Another slice of London Underground history disappears today. A classic design is about to vanish forever, having been gradually vanishing over the course of the last three years. Those old silver District line trains, officially called D Stock, 75 of them in total, they're all being upgraded. And the very last unrefurbished train rides the rails from East to West London today. Bye.
D Stock trains were first introduced on the District line almost 30 years ago. Big chunky trains with unpainted exteriors, appearing silver to the eye as they glided down the line. Inside were furrowed wooden floors, bright moquette-covered seats and big dangly strap-hangers - everything a classic tube carriage ought to be. Except that (in a slight design faux pas) they were built with single doors, not double doors, which has slowed down passenger throughflow ever since. Beside each door was placed a big metal button marked "Push to open", which customers in outer London had to press to be able to get on or off. But this attempt at temperature control didn't last. Before long the doors were adjusted to swish open at every station and the buttons were disconnected, although that doesn't stop unfamiliar travellers urgently pressing them even today. But not tomorrow.
A few years ago every D Stock train was scheduled for a major revamp, one vehicle at a time until the entire fleet was upgraded. The first of the old silver trains was whisked out of service in the summer of 2005, refitted up the M1 in Derby and then returned to London in gleaming new form. Gone were the classic ridged maple floors, replaced with sparkly vomit-resistant underfoot plastic. Gone were the fire-red seat covers, refitted with something distinctly blue with green blotches. Gone were the springy bobbles that once hung from the roof, replaced by bright green grab-poles both across and down the carriage. Engineers threw in a couple of extra windows at each end, and ripped out a few seats to make way for wheelchairs, and covered over the door buttons so that nobody was tempted to press them any more. They added dot matrix displays and pumped the voice of Emma Clarke into each carriage to tell passengers where they were. And they painted the outside of each carriage in corporate red, blue and white, because that's how you brand tube trains these days.

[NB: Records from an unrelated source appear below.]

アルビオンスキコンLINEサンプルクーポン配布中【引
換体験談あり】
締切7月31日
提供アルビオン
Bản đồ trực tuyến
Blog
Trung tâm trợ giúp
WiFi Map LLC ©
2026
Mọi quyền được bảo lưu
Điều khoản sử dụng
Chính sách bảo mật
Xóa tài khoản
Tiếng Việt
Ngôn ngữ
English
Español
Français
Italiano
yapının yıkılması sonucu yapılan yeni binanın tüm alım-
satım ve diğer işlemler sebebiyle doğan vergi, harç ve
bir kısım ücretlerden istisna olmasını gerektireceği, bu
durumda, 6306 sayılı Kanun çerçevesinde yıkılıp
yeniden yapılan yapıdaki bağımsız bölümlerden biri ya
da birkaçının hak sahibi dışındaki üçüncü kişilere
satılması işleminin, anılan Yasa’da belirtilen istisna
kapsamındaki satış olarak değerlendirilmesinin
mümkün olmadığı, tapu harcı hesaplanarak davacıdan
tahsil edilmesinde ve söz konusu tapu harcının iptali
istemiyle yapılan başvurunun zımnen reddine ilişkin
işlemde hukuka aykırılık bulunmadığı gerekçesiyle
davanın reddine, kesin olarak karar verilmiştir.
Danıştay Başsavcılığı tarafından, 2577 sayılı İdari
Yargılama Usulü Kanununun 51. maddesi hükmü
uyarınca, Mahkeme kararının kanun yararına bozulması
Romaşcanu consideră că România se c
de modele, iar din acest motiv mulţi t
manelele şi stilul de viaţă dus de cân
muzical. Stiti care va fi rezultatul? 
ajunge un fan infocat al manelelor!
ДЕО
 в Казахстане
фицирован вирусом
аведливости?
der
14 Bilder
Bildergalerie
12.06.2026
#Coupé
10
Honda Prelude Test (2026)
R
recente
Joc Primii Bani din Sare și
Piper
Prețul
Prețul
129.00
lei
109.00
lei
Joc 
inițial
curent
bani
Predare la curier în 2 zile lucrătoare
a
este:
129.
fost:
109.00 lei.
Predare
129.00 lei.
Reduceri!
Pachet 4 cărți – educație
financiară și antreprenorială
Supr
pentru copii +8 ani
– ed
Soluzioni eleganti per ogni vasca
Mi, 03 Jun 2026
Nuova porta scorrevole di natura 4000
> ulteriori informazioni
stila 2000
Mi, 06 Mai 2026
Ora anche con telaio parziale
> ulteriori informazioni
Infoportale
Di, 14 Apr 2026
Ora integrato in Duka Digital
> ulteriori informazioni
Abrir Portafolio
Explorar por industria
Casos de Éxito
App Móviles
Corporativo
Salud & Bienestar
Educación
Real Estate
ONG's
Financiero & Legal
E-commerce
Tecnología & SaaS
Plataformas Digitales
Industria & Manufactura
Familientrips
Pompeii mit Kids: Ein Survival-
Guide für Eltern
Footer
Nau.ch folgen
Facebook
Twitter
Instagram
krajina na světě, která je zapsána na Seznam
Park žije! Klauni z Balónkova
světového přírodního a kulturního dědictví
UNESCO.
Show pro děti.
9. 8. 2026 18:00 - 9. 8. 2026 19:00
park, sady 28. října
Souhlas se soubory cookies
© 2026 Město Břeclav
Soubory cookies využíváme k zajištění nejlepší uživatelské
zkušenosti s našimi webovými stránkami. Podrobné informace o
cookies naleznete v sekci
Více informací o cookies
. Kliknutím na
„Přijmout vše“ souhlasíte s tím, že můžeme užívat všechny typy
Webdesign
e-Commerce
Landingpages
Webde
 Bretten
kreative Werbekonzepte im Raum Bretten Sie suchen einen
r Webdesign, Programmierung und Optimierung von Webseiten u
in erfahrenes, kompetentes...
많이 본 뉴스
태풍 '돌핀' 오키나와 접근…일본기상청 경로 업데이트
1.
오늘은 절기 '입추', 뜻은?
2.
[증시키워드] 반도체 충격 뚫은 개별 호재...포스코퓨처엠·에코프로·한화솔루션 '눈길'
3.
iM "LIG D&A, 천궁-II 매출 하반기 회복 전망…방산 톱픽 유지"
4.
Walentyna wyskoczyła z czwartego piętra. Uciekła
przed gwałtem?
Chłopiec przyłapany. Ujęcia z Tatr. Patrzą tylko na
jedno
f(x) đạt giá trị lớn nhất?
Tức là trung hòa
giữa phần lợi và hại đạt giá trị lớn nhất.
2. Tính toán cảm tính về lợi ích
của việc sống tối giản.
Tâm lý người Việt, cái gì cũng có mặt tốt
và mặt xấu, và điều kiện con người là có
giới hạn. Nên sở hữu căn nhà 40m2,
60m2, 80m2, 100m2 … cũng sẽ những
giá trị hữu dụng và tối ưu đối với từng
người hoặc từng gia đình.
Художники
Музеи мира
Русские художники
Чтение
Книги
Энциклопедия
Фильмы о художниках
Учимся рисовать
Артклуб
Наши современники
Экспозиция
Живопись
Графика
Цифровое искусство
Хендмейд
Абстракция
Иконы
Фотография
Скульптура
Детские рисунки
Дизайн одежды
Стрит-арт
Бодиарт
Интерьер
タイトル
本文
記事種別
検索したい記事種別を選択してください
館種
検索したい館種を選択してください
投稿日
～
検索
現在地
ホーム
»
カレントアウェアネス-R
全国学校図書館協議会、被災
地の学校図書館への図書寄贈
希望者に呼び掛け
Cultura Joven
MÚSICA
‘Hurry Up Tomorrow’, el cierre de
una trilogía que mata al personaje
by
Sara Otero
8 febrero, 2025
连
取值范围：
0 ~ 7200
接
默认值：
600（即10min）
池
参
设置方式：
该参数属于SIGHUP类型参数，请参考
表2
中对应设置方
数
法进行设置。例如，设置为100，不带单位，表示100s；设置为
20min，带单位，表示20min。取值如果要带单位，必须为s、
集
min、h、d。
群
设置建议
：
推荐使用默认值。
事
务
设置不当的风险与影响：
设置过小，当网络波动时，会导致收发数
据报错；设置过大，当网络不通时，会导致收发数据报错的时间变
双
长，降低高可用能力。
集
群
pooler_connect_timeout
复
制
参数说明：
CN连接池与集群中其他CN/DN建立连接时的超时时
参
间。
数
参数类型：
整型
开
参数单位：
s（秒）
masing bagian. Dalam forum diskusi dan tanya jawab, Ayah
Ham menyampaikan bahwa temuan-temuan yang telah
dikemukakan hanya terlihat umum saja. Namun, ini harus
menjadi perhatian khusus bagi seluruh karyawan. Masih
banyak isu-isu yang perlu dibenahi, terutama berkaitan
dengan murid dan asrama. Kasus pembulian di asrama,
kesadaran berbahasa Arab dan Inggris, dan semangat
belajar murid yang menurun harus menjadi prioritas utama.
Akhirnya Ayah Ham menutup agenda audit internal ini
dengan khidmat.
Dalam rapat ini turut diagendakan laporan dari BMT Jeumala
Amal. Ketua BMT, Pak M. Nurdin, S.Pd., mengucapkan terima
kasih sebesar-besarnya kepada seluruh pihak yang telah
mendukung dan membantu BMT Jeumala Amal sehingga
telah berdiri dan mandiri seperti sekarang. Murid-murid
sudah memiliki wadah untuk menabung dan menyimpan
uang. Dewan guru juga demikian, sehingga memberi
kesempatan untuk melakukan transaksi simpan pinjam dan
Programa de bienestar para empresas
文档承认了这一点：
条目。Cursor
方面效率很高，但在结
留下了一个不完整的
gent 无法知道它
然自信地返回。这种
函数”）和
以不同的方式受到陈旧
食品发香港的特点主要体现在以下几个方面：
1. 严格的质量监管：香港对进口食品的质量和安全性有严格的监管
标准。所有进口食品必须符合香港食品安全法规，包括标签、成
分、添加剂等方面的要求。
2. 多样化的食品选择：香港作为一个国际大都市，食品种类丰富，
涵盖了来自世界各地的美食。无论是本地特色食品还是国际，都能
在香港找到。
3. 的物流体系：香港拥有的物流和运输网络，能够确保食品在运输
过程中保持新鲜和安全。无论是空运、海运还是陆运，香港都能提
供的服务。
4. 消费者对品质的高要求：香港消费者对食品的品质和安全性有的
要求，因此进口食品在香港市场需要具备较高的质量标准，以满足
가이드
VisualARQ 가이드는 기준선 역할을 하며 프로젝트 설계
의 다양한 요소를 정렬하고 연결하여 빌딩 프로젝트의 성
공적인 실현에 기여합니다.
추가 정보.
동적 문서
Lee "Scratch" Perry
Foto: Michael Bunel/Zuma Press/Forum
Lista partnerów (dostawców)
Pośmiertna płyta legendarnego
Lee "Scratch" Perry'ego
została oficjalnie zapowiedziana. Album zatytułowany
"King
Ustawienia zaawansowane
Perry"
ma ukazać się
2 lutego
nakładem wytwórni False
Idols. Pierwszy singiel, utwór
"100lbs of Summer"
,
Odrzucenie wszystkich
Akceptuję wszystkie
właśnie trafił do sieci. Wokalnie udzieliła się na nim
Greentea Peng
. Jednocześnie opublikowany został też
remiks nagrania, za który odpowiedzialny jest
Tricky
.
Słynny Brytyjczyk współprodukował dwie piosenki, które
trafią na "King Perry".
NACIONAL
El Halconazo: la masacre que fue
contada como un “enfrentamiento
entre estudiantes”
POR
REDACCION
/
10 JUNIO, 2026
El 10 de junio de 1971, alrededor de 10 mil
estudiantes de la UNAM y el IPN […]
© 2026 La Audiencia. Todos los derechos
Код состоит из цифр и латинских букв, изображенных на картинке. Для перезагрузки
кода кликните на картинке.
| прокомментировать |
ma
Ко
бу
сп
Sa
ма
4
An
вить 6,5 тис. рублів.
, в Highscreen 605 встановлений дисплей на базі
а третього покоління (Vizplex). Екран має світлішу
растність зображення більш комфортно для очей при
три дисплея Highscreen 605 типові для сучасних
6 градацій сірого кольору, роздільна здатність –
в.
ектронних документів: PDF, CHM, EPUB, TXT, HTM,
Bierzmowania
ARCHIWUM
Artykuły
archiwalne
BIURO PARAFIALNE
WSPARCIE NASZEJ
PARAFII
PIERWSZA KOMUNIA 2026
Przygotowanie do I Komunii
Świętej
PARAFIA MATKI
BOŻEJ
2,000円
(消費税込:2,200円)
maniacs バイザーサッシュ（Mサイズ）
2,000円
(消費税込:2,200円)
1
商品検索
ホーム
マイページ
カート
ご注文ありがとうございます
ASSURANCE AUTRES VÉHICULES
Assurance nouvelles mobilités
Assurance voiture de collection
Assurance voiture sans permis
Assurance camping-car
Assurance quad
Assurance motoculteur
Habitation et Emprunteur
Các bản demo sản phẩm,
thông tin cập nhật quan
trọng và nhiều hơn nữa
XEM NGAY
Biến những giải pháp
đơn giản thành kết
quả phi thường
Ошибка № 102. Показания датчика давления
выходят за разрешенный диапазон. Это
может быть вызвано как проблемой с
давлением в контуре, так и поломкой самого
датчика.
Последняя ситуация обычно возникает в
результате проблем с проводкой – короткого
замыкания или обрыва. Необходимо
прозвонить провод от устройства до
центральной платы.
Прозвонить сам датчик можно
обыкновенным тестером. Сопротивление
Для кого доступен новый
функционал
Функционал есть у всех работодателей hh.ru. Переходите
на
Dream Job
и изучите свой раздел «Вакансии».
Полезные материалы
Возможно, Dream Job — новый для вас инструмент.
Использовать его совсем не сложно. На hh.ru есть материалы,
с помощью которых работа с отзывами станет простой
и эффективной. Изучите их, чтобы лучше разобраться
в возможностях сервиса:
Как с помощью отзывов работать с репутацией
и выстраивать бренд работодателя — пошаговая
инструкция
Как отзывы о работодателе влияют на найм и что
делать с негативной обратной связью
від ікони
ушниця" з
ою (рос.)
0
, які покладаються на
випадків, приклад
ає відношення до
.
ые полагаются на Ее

Since 2005 there's been an ever-changing mixture of original and reborn trains running on the District Line. In 2006 the next train to pull in at your platform was more likely to be a silver classic, while by 2007 it was more likely to be a modernised paintjob. Today the odds of getting on an untainted train are 74-to-1 against, because there's only one untouched survivor left. This Friday the final oldie is making one last day of journeys up and down the District Line, and then on Monday the six carriages will be slapped on the back of a lorry and sent up to the Midlands for reprocessing.
If you want a quiet journey, today's your last chance to travel from Upminster to Ealing Broadway without being interrupted by endless announcements. If you want to travel on an unpainted train, or walk on a wooden floor, today is your last chance to do so anywhere on the tube network. More to the point, today is your very last chance to grab hold of one of those dangly handles with the plastic bobble on the end and swing your way through a tunnel under London. After today, all dangly bobbles are extinct. Farewell, oh dangly bobbles.
Should you want to take a ride on today's final train, here's where to find it. » Upminster 16:14 → Ealing Broadway 17:44 [via Tower Hill 16:59 & Earls Court 17:23] » Ealing Broadway 17:54 → Upminster 19:24 [via Earls Court 18:15 & Tower Hill 18:39] » Upminster 19:33 → Richmond 21:02 [via Tower Hill 20:18 & Earls Court 20:43] » Richmond 21:13 → Upminster 22:40 [via Earls Court 21:34 & Tower Hill 21:58] » Upminster 22:54 → Ealing Broadway 00:22 [via Tower Hill 23:37 & Earls Court 00:01]
Well that's the plan anyway. It'd only take one signal failure or train-jam to muck up the whole schedule, so only the first train out of Upminster and the last run into Ealing Broadway are pretty-much guaranteed. Be warned also that the train is likely to be full of last-train-riding transport geeks with cameras, and that the security meatheads at Upminster aren't terribly keen on people taking photographs. But either you put up with that or you never again experience underground travel the way it used to be. And never will be again.
"This is a District Line train, to Ealing Broadway." Oh shut up Emma. Just one last time in silence please.